Doomsday clock holds its position near apocalypse.
The Bulletin of Atomic Scientists has announced the metaphorical “Doomsday Clock” will remain at three minutes to midnight, signaling the world is close to an apocalyptic end of the world, says an article in the Washington Post.
Rising tensions between the United States and Russia and the recent nuclear testing in North Korea, as well as failure to address climate change are the driving factors in the setting of the clock, that is used to measure the vulnerability of the world to a devastating catastrophe.
The Bulletin of Atomic Scientists was founded by University of Chicago scientists who assisted in the development of the first atomic weapons, and the clock was devised two years afterwards, in 1947. The bulletin’s security board, which is made up of physicists and scientist from around the globe, sets the hands on the Doomsday Clock, in consultation with the bulletin’s Board of Sponsors.
In 1953, after the former Soviet Union completed a hydrogen bomb test that was followed by a United States test, the clock was set to two minutes to midnight, the closest it has ever been set. Last year, the group adjusted the hands from five minutes to midnight to three, where it remains today.
With regard to climate change, Michael Oppenheimer, a professor of geosciences and international affairs at Princeton University who is not affiliated with the bulletin, said three minutes to midnight is overly dire, if midnight means the disappearance of humanity, but if it indicates dangerous climate change is inevitable, the setting is a “fair analysis.”

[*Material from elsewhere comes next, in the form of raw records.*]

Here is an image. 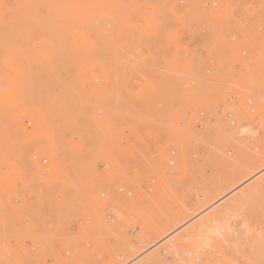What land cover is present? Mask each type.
<instances>
[{
  "label": "rangeland",
  "instance_id": "obj_1",
  "mask_svg": "<svg viewBox=\"0 0 264 264\" xmlns=\"http://www.w3.org/2000/svg\"><path fill=\"white\" fill-rule=\"evenodd\" d=\"M262 166L264 0H0V264H264Z\"/></svg>",
  "mask_w": 264,
  "mask_h": 264
},
{
  "label": "bare ground",
  "instance_id": "obj_2",
  "mask_svg": "<svg viewBox=\"0 0 264 264\" xmlns=\"http://www.w3.org/2000/svg\"><path fill=\"white\" fill-rule=\"evenodd\" d=\"M13 37V36H12ZM50 57V56H49ZM60 62V61H59ZM71 66V65H70ZM242 167H244V166H242ZM245 168V167H244ZM264 168V166H262V168L260 167L258 170L257 169H255V170H251L252 171V173H254V174H252V176H255V175H257V174H259L260 172H262V170H264L263 169ZM256 172V173H255ZM264 173V172H263ZM262 173V174H263ZM249 175H251V172H250V174ZM251 176V177H252ZM250 177V178H251ZM248 179L249 178V176H246L245 178L243 177V179ZM242 180V179H241ZM256 184V186L257 187H264V177H262V178H260L259 180H257V182L255 183ZM227 207V206H226ZM227 208H229V207H227ZM226 208V209H227ZM230 208H232V207H230ZM224 213V212H223ZM223 213L221 214V215H223ZM224 216H225V214H224ZM215 217V216H214ZM217 217H219V216H217ZM209 218H205V219H202V221H200L199 222V224L198 225H194V227H192L191 229H190V231H189V234L190 235H195V233L197 232V231H199L201 228H206V230H210V228H211V226L212 225H215V223L218 221V223H216V224H220V225H222L223 227H226L227 228V230H228V232H230V227L229 226H227V223H226V218H224V220H221V218L219 219V220H216V222L214 221V224L213 223H209V220H208ZM223 219V218H222ZM220 221V222H219ZM221 221H223V223L221 222ZM218 225H216L219 229H220V225L218 226ZM226 225V226H225ZM210 226V228H208ZM216 226H212L213 227V229L212 230H216L217 229V227ZM214 227H215V229H214ZM171 249V248H170ZM195 249H197V250H199V253L200 252H202L201 250H203L204 249V247H203V245H196V248ZM152 258H154V259H159V258H161V256H160V254L159 253H157V254H154L153 255V257ZM162 261V260H161ZM124 261H122L121 263H123ZM125 263V262H124ZM127 263H128V261H127ZM126 264V263H125Z\"/></svg>",
  "mask_w": 264,
  "mask_h": 264
}]
</instances>
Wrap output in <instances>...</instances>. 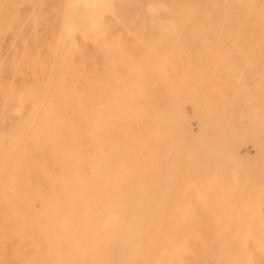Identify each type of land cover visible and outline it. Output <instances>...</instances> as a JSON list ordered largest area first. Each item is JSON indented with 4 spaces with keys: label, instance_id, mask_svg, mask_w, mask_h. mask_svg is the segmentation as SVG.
Here are the masks:
<instances>
[{
    "label": "bare ground",
    "instance_id": "1",
    "mask_svg": "<svg viewBox=\"0 0 264 264\" xmlns=\"http://www.w3.org/2000/svg\"><path fill=\"white\" fill-rule=\"evenodd\" d=\"M108 2L66 0L52 64L35 63L33 85L19 90L10 83L0 99L21 114L15 130L0 135V244L15 245L13 260L0 255V264H264V212L246 227L249 234L234 232L242 241L231 249L218 239L234 235L232 214L182 208L190 203L176 201L180 178L163 169L167 182L175 178L178 185L160 203L175 206L168 213L181 221L166 225L162 211L157 226L152 181L157 164H167L158 148L177 155L171 160L179 166L182 149L196 152L184 104L217 85L191 67H208L220 49L264 50V0H152V28L141 24L123 33L110 31L120 17ZM140 16L136 11L121 21ZM95 48L106 55L102 62ZM30 51L25 42L21 56ZM79 53L83 58L75 60ZM170 69L180 72L173 77ZM241 110L232 105L225 115ZM200 217L203 227L195 224Z\"/></svg>",
    "mask_w": 264,
    "mask_h": 264
},
{
    "label": "rangeland",
    "instance_id": "2",
    "mask_svg": "<svg viewBox=\"0 0 264 264\" xmlns=\"http://www.w3.org/2000/svg\"><path fill=\"white\" fill-rule=\"evenodd\" d=\"M151 1L109 0V11L120 17V20L111 21L110 31L123 33L141 24L152 28L153 24L149 18ZM241 1L242 3L247 2V0ZM65 3L66 0H0V99L10 83L19 90H26L33 85L32 81L38 78L34 75L32 68L35 63L44 61L47 66L52 64L54 47L52 44L63 27L61 22L66 15L62 13ZM136 11L141 15L139 19L134 22L121 21L122 18ZM159 13L162 16L167 15L164 9ZM71 16L73 17V14L70 13L67 18ZM104 16L114 17L109 13H105ZM77 39L80 41L79 35ZM127 39L130 44L133 43L132 37ZM25 42L31 47V51L28 56L23 57L20 50ZM90 47V42H86L84 49ZM95 50L96 48L93 51L95 59L102 62L106 55ZM229 54L233 55L234 59L225 58ZM252 54H256L257 57L247 64ZM74 58L80 60L83 56L79 53V55L75 54ZM212 59L208 67L202 66L200 69L191 67L190 69L193 75L201 72L202 76L209 78L217 85L213 87L210 84L202 90L195 91L197 102L189 101L184 104L191 139L196 147L195 154L191 152L192 149H182L184 164L179 166L171 160L177 155L174 153L171 155L169 151H164L163 147L157 149L158 154L163 150L160 153L161 158L166 160L167 164L162 166L158 163L156 170L152 173L158 199L154 210L157 226H159L162 211L166 225L174 226L181 221V218L177 221L178 218L173 213H168L175 206H162L160 203V199L166 196V189H174L178 185L175 178L167 182L160 173L162 169L173 171L180 178L178 188L180 196L176 201L181 202L183 198H186L185 201L190 203L182 208L191 209L198 206L202 212H215L218 217L223 216L225 211L232 214L230 225L234 229L232 230L234 235L218 240L227 242L231 249H237L242 239L234 232L245 228L243 233H247L246 227L257 224L258 212H264V149L260 148V145H264V129H262L264 123V50L228 53L220 49L212 53ZM232 64L234 66L231 67ZM22 67H24V72L18 75L17 72ZM169 71L173 77L177 71L180 72L179 69ZM242 81L248 86L245 90L240 88L239 82ZM81 84L78 83V87ZM202 94H206L207 98L203 100ZM248 97L251 99L248 100ZM200 102L201 105L196 111L195 104ZM216 105H218L217 113L209 114ZM232 105L242 110L231 118L225 114ZM13 106L15 105L10 102L6 104L0 102V120L4 119L0 122V135L15 130L14 122L21 114ZM157 115H161L160 111ZM173 118L174 116L171 118L172 126L175 124ZM170 134L174 136V128ZM245 152L246 155H244ZM202 202L208 203L204 205ZM195 224L203 227L204 218L200 217ZM204 237L211 240L213 234L207 232ZM14 249V244L5 241L4 244H0V255L5 256L7 262H10L13 260Z\"/></svg>",
    "mask_w": 264,
    "mask_h": 264
}]
</instances>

The clock is not without its critics, however. Publisher of Skeptic magazine, Michael Shermer said in an e-mail, the clock is “an exercise in pessimism and PR with little connection to the reality of moral progress made in the past half century.” He points out reductions in the proliferation of nuclear weapons since the 80’s and a lack of war between the governments of Europe as progress.
Lawrence Krauss, chair of the bulletin’s Board of Sponsors said, however, “Unless we change the way we think, humanity remains in serious danger.”